"Ve سُبْحَانَ مَنِ اخْتَفٰى بِشِدَّةِ ظُهُورِهِ de." Bu kelam ne manaya gelmektedir ve nedir? Zikredilen tefekkür tablolarının akabinde, muhatap nasıl bir halet-i ruhiyeye giriyor ki, bu tabiri kullanması icap ediyor?
Değerli Kardeşimiz;
Bu ifadenin kısa bir meali: “Zuhurun şiddetinden gizlenin o Zat her türlü noksanlıklardan münezzehtir.”
Bu âlemde Allah’tan başkasının yarattığı hiçbir varlık yoktur. Her neye ve her nereye baksak onun isimlerinin tecellileriyle karşılaşırız. Allah’ın varlığının her şeyde açıkça görülmesi, ülfet ile gaflete düşen kimselerde onu hiç hatırlamadan yaşama hastalığına dönüşür. Bu ise şiddet-i zuhurdan gizlenmenin bir cihetidir. Aynı mana kâmil müminlerde de bir başka şekliyle hükmeder. Onlar çok iyi bilirler ki, Allah’ın bir ismi Nur’dur ve bütün isim ve sıfatları nuranidir. Bu âlemde olan her şey o nurlu isimlerin ve sıfatların tecellileridir. Bu tecelliler her yanı ve her şeyi kaplamıştır.

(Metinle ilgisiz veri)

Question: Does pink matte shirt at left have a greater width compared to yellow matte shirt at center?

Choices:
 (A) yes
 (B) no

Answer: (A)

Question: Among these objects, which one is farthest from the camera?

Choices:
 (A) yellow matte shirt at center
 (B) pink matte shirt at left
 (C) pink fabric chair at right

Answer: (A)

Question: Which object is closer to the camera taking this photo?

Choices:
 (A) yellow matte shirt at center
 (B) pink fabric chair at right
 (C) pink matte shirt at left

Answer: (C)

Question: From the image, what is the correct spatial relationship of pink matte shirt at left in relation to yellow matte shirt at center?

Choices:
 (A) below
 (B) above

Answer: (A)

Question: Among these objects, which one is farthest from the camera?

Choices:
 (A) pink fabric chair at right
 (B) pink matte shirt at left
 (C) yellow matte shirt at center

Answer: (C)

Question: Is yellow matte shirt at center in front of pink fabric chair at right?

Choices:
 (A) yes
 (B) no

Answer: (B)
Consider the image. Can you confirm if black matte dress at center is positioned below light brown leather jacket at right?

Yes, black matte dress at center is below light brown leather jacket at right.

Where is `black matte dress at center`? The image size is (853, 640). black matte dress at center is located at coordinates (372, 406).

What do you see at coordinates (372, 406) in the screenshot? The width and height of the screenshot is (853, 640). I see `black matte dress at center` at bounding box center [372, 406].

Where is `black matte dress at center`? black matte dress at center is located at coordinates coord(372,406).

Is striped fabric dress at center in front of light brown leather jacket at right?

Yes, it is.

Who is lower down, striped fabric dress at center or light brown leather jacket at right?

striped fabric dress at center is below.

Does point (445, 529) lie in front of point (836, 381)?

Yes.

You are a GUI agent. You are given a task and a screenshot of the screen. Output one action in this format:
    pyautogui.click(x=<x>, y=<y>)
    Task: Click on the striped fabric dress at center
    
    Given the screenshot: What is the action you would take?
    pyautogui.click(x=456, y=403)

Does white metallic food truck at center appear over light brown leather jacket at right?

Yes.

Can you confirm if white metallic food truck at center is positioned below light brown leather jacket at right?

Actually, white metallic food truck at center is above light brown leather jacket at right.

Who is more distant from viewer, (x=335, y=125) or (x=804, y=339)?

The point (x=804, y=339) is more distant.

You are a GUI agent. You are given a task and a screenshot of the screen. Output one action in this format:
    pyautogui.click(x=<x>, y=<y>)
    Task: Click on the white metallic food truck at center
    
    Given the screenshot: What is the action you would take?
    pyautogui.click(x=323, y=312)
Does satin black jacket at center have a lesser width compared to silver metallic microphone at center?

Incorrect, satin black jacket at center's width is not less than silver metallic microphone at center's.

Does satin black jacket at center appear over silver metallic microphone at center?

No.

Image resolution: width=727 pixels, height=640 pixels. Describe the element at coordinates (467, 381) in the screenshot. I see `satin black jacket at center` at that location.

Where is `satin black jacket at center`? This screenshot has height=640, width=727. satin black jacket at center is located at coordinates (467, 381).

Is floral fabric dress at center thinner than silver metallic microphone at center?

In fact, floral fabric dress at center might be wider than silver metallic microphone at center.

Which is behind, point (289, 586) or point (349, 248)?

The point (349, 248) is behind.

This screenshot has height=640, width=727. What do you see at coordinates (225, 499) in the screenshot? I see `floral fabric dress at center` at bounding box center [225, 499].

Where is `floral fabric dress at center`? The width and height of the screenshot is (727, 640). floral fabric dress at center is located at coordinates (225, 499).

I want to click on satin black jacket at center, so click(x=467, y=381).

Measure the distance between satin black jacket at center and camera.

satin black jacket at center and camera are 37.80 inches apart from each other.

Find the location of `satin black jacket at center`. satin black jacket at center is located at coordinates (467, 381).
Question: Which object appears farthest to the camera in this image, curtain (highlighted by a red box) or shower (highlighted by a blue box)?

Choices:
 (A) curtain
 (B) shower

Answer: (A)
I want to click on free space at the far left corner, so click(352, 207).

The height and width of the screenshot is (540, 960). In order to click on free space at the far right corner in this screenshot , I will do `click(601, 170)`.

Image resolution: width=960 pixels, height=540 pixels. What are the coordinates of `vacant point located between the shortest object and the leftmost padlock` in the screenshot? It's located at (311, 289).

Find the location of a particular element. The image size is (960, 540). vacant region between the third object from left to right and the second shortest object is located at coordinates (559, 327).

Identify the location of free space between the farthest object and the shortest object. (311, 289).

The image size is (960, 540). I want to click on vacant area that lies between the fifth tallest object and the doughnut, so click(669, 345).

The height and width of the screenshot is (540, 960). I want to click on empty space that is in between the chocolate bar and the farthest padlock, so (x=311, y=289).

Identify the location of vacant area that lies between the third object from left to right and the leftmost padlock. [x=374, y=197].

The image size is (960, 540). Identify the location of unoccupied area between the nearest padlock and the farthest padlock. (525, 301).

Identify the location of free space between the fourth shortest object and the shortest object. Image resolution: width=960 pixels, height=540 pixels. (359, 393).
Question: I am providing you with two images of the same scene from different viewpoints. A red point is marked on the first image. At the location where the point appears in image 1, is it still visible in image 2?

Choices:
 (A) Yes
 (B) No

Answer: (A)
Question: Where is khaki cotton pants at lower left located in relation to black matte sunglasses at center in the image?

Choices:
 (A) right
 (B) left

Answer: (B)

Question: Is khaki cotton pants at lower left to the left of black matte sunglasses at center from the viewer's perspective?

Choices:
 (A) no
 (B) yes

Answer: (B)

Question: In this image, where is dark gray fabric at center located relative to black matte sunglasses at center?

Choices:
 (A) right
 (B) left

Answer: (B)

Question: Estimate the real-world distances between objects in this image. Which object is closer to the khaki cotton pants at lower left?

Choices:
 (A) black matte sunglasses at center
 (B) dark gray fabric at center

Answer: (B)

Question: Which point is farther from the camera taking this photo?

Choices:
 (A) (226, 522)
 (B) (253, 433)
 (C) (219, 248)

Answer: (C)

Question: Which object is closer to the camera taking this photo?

Büyük Müfessir Elmalı Hamdi Efendinin zahir ve batın isimleriyle ilgili şu veciz ifadesini nakletmek isterim: “O, her şeyden görünür Zahir, hiçbir şeyle bilinmez Batın’dır.”
Onun misli ve misali olmadığı gibi zıddı da yoktur. Mukaddes zatı bu dünya gözüyle görülemez, ama beka âlemi olan cennette müminler rüyete mazhar olacaklardır.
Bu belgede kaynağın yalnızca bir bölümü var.